The motivation of any non-player character is key to his, her or its actions. Motives for any being can include (but are not limited to): revenge, fear, honor, defense or greed. Even basic instincts can be motivators: hunger, for example. And of course you could use any combination of these, such as the character whose honor dictates that he only defend and never attack. Also, don't forget that there are many different types of each motivation. Fear can branch into fear of injury, fear of death, fear of pain, fear of loss, fear of commitment, fear of capture, not to mention all the different phobias that exist. A person doesn't have to be greedy just for money; greed for power, greed for love, greed for knowledge (curiosity), greed for territory -- Uncle Figgy even had a player whose character was greedy for weaponry! And as for defense, don't fall into the trap that people only defend themselves for physical reasons; more and bloodier wars have been fought over defense of religious belief than any other reason.
Traps: Use and Abuse
What can be said here that hasn't previously been said? At first, I wasn't going to include a section on traps. Then I realized that traps are a staple of many roleplaying games, so they deserved some mention, if for no other reason than to pop the balloon of "sudden death" traps that hot-air GMs are so fond of.
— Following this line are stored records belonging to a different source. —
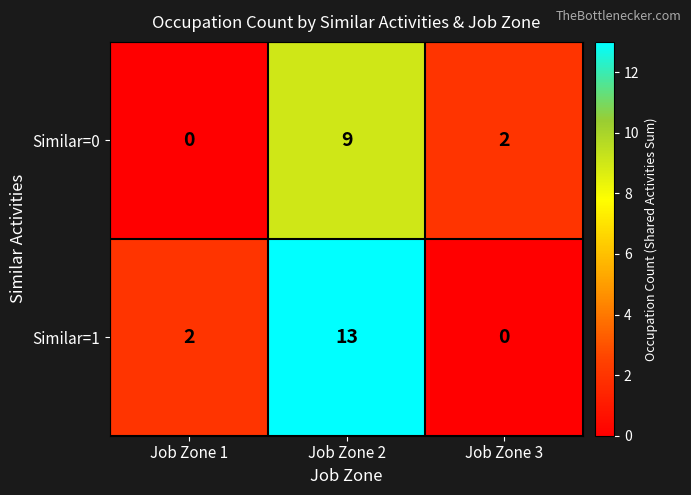

What is the difference between the highest and lowest values at Job Zone 2?

4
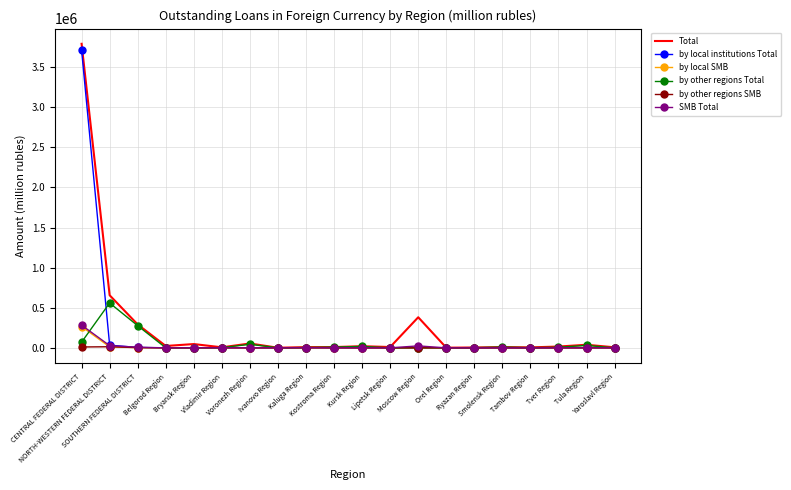

At which category is the sum across all series the highest?

CENTRAL FEDERAL DISTRICT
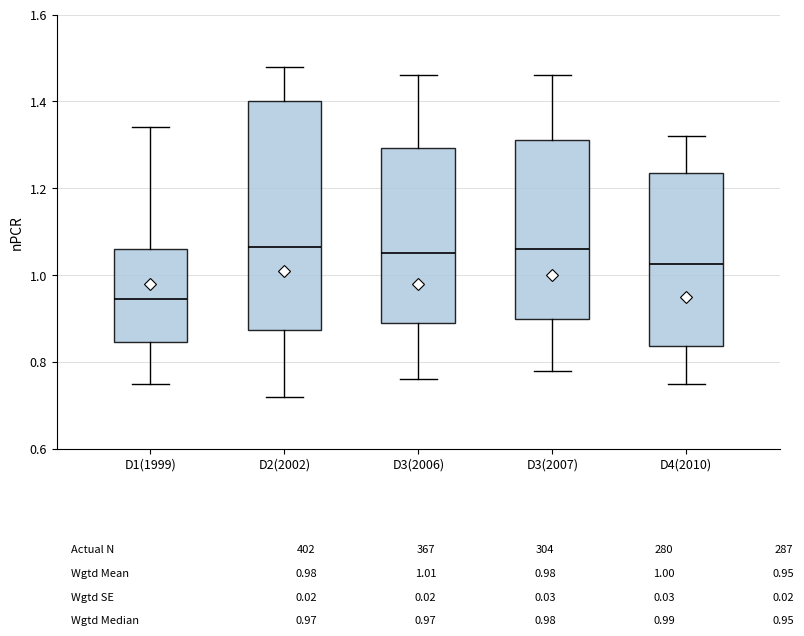

Where does the lower whisker of the box for D3(2006) end on the y-axis? The values are not printed on the chart, so give them approximately, as read against the axis.

0.76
First of all, sudden death traps are not very realistic for a place that's inhabited. What happens if the owner accidentally sets one off? Most people aren't so obsessed with "protection" that they're willing to sacrifice themselves just because they used the wrong key after a long night at the pub.
Second of all, they're not very dramatic:
GM: Whoops, Lonnie, you hear a click when you open the door. Lonnie: I jump back as far as I can. GM: A three-ton block as long as the hallway falls on top of you. You're dead.
Now don't get me wrong, sometimes traps like that really were used -- mostly in Egyptian tombs where nobody was ever supposed to get in or out. But the wizard's castle just ain't gonna be like that. Most traps are of the "capture, inconvenience and possibly injure" variety that can reset themselves after use (a pit with a hinged lid, for instance).
Single-use traps of the "extremely deadly" variety are often very simple to set up, notice and disarm. Why? Because why would you waste hundreds of man hours of labor just for a one-shot blow? If it took the military four or five months just to make one grenade, you can bet that we wouldn't be using them all that often.
In a good RPG, traps should be used for dramatic value, not an "instant kill" for the GM. Look at the "traps" used in famous movies. All of those used in the Indiana Jones films, for example, had some way to escape from them -- usually at the last second and after a very harrowing bit of scrambling. So what's wrong with that? That is, after all, what heroic role-playing is all about.
If you find you simply must do a sudden-death trap, sacrifice an NPC to it first so that the players can see just how dangerous it is. If they proceed without trying to find out all they can, then let them have it. But Uncle Figgy still says that you should give them at least some chance at escape, if only to make them sweat and think about a possible career change.